A recente aprovação da Agência Nacional de Vigilância Sanitária (Anvisa) do medicamento Mounjaro (tirzepatida) para o tratamento do diabetes tipo 2 em crianças e adolescentes entre 10 e 17 anos, reacende discussões sobre o papel das novas terapias frente a um problema multifatorial.
Para a endocrinologista Gisele Lorenzoni, a decisão representa um avanço científico relevante, mas que precisa ser analisada com cautela, e alerta para o risco de uma leitura simplista da aprovação. “Existe uma tendência de enxergar o medicamento como solução principal, quando, na verdade, ele deve ser parte de uma estratégia mais ampla. O diabetes tipo 2, especialmente em jovens, está profundamente ligado ao estilo de vida.
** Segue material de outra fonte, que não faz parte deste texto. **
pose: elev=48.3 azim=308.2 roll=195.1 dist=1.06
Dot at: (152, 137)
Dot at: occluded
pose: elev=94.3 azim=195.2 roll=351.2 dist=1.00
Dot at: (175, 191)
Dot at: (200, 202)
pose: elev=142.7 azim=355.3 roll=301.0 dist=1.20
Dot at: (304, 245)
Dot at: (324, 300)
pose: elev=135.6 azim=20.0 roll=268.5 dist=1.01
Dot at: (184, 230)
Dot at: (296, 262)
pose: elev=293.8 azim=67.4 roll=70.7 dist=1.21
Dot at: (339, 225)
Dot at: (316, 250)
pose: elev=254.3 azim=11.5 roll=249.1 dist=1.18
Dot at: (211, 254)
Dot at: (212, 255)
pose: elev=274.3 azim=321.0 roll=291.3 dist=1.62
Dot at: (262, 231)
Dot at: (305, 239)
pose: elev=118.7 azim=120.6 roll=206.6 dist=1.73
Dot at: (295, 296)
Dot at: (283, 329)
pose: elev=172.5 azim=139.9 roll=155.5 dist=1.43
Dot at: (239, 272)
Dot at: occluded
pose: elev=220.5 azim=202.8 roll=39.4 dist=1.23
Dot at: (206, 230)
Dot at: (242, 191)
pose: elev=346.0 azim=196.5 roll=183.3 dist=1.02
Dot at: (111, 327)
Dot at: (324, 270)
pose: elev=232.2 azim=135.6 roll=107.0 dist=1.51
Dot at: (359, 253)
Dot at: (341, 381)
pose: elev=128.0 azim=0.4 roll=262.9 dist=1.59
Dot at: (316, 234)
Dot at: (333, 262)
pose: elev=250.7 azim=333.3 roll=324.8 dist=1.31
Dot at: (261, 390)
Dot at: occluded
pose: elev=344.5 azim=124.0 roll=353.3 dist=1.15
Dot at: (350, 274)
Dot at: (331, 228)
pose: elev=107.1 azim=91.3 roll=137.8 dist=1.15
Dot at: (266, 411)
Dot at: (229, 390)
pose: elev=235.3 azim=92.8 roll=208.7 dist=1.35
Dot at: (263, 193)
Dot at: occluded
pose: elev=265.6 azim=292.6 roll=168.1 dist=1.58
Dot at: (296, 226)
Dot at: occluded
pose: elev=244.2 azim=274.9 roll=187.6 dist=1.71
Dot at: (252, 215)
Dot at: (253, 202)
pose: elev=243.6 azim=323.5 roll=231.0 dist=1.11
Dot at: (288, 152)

Sem mudanças consistentes na alimentação e na prática de atividade física, os resultados tendem a ser limitados no longo prazo”, pondera.
A decisão se deu diante do avanço da diabetes tipo 2 entre crianças e adolescentes no Brasil, antes predominante entre adultos acima dos 40 anos.
Outro ponto de atenção, segundo a endocrinologista, é a ampliação do uso de terapias medicamentosas em faixas etárias cada vez mais jovens. “Precisamos discutir com responsabilidade o uso dessas medicações em adolescentes. Embora os estudos mostrem eficácia, ainda estamos acumulando dados sobre segurança a longo prazo nesse público específico”, afirma.
A médica também destaca questões de acesso e equidade. “São medicamentos de alto custo, o que pode restringir o acesso a uma parcela da população. Isso levanta um debate importante sobre desigualdade no tratamento e sobre como o sistema público de saúde irá incorporar, ou não, essas tecnologias”, diz.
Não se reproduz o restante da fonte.